For the long-term view, I'd say not really, but for your entry price, it may matter a whole lot. Take Cybin (CYBN) , for example. I've been extolling my intense like (avoiding the word love as we should) for months now -- and the stock has responded favorably. With that being said, Cybin is suffering from a bit of an uplist hangover.

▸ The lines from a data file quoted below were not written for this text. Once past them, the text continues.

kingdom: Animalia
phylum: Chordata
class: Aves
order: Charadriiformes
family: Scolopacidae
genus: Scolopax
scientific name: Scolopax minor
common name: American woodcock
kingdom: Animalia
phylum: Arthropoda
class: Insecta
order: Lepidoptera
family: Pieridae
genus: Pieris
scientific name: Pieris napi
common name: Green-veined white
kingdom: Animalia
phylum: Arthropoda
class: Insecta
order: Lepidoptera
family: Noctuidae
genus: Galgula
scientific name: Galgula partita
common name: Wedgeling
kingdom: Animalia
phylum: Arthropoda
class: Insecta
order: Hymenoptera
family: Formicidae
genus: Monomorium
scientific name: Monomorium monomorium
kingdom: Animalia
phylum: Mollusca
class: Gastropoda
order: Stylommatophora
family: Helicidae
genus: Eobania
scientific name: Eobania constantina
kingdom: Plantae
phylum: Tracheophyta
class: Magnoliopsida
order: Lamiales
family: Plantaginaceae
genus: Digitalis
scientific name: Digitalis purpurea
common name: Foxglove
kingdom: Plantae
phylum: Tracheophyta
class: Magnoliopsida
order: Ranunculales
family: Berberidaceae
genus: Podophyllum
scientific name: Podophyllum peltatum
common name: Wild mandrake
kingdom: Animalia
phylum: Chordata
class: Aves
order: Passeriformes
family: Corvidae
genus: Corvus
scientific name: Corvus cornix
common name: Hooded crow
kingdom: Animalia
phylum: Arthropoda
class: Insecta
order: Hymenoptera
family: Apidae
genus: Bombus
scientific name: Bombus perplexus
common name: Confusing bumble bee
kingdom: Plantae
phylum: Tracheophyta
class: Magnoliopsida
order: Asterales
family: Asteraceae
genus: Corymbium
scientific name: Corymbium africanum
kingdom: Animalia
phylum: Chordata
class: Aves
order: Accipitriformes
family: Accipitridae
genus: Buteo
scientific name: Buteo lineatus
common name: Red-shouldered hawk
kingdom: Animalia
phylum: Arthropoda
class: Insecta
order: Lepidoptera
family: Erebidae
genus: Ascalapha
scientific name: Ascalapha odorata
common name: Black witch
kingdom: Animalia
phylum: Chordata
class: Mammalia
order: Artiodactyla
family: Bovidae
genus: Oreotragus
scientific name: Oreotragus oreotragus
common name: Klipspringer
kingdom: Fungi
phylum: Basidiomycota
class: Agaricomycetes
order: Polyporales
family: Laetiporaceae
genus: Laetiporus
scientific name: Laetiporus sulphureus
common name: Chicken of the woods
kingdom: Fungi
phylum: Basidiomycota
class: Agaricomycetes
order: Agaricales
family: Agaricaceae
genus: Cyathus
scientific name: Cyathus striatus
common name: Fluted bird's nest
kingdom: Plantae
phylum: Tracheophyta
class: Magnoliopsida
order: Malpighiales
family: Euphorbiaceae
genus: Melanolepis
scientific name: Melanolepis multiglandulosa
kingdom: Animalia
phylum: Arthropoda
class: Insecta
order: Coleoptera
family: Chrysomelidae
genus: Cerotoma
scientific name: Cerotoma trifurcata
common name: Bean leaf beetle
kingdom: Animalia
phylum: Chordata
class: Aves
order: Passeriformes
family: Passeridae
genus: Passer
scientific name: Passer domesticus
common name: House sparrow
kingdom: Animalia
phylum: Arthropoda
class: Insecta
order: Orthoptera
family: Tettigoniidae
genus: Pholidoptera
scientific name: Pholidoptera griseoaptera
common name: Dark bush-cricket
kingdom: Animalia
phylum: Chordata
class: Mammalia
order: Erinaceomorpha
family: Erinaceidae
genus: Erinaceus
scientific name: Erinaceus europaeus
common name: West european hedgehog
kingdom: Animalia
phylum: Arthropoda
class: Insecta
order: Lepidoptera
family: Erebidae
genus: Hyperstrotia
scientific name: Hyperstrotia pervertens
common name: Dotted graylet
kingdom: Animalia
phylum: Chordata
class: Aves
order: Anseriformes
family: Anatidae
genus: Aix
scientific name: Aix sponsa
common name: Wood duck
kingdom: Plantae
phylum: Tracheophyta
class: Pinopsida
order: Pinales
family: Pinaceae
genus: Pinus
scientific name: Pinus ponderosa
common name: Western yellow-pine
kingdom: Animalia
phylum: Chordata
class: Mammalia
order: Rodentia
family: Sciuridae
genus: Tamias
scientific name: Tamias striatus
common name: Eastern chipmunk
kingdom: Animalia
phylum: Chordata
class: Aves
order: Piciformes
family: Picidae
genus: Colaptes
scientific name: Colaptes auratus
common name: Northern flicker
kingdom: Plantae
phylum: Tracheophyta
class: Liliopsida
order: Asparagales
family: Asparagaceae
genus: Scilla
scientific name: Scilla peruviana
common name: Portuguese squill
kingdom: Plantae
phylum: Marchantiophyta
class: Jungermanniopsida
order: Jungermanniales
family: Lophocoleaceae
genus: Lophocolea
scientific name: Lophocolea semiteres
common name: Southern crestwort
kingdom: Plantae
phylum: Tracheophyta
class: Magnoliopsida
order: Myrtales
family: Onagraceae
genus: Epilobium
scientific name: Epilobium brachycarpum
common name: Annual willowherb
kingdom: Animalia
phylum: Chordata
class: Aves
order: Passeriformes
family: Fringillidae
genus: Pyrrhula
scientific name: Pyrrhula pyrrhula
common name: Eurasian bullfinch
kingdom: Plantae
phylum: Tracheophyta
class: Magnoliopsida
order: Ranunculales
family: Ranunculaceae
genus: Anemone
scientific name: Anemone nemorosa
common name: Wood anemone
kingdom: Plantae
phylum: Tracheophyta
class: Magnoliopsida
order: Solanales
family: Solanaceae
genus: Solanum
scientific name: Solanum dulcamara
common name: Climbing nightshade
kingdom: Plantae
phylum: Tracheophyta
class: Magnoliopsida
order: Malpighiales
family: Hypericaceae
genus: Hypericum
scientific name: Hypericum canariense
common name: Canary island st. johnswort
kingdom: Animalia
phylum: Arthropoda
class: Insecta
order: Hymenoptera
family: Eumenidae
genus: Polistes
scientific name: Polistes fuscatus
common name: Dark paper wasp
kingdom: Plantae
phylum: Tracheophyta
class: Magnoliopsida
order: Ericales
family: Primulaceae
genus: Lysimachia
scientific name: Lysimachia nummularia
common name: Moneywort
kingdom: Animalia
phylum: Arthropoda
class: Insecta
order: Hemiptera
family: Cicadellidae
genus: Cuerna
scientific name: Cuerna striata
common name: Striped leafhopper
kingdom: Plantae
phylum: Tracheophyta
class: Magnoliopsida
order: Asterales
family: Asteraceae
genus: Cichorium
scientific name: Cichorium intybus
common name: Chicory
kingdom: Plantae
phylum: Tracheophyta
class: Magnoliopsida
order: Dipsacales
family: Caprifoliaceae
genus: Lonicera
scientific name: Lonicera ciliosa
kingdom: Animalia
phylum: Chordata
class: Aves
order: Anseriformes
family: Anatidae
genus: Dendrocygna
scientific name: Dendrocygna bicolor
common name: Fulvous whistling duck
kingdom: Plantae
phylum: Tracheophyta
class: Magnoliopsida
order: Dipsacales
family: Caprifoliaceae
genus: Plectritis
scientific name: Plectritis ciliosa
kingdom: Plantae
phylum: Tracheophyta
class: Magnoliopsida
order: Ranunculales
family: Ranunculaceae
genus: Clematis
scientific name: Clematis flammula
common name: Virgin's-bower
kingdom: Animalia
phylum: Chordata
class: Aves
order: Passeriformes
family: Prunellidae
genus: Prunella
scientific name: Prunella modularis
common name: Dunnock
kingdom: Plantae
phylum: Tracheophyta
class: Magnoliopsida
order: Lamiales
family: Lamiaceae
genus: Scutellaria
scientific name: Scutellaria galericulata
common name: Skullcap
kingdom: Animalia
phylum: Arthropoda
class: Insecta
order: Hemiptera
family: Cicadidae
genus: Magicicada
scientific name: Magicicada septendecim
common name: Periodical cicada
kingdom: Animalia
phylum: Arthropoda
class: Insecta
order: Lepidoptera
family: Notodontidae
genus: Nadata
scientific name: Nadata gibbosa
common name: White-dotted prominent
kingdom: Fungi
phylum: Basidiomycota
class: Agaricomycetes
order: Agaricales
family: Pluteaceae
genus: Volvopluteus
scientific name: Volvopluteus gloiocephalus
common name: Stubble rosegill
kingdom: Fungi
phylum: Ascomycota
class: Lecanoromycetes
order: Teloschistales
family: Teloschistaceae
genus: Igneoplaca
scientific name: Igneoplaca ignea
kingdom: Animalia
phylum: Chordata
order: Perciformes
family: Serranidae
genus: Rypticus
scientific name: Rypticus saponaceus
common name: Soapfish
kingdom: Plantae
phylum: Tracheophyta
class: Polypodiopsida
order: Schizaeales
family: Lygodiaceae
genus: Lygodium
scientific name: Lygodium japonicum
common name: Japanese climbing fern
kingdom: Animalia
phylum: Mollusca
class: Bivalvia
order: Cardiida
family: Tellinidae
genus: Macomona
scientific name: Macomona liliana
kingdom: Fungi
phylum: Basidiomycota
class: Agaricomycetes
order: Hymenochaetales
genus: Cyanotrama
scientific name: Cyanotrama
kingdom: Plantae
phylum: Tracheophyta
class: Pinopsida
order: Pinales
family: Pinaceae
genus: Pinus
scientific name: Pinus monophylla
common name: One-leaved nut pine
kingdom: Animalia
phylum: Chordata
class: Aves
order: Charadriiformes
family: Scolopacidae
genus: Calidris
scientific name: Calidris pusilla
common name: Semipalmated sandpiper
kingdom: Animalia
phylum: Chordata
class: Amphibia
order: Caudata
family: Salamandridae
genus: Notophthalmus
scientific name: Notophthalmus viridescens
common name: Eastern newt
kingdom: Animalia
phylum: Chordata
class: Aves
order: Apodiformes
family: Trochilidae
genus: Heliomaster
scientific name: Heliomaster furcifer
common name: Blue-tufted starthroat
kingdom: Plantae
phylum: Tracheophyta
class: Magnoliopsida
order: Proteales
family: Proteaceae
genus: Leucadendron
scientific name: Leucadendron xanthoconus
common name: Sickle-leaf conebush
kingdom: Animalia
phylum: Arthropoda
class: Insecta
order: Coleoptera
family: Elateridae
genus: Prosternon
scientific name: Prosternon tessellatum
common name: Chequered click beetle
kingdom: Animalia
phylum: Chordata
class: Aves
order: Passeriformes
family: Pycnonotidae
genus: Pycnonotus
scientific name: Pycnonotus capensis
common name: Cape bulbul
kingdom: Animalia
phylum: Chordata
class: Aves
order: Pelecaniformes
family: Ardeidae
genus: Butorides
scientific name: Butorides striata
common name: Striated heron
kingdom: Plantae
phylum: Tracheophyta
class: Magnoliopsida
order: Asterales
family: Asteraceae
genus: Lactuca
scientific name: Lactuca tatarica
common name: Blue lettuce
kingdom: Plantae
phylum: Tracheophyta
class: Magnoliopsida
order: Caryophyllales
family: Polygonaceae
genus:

Some traders will buy a name for the uplist catalyst. Ironically, the catalyst and move higher is often on the announcement rather than the actually uplist to a major index. Rather than seeing legs higher after the uplist, we get a sell-the-news instead. It's generally a short-term phenomenon but it has been consistent in the names I follow over the last several months.
If you look at all the news Cybin has released as of late, it's no surprise why the stock has doubled since April. The only "bearish" item may have been selling 8.8 million shares at C$3.40, which was about $2.75 at the time in U.S. dollars. While it came at a discount, adding another $30 million to an already incredibly strong balance sheet isn't really the most bearish thing in the world. They also filed for their 13th patent, entered a collaboration with Greenbrook TMS, received IRB approval to begin phase II of their CYB001 clinical trial, announced targets for CYB003, CYB004, and CYB005, signed a deal with Catalent (CTLT) and a partnership with a division of LabCorp (LH) .
The crazy part is this is only some of the list. The reasons to own are there, but one might hesitate on a full entry right now because of the technical setup.
In my view, if you find a company you fundamentally love (darn it, there's that word), then you pick up some of it when you come to that conclusion, but you may not buy a full position because of the technical setup.
For instance, Cybin. Sellers rejected the stock at $3.40 a little more than a week ago. Since then, we have five straight red days, shares falling under the 21-day simple moving average (SMA), what amounts to a gap to fill down to $2.30, and bearish crossovers in the Full Stochastics, MACD, and parabolic stop-and-reverse (PSAR) indicators. Unfortunately, none of those screams buy.
Don't get me wrong, I'm not bearish. This is still a favorite name for me long term, but I always strive to be open in my view on stocks I like and dislike. Fundamentally, I like this stock and believe it will be a huge winner looking out on the horizon, but the short-term technical picture may require scaling in patiently if you've been waiting for an entry.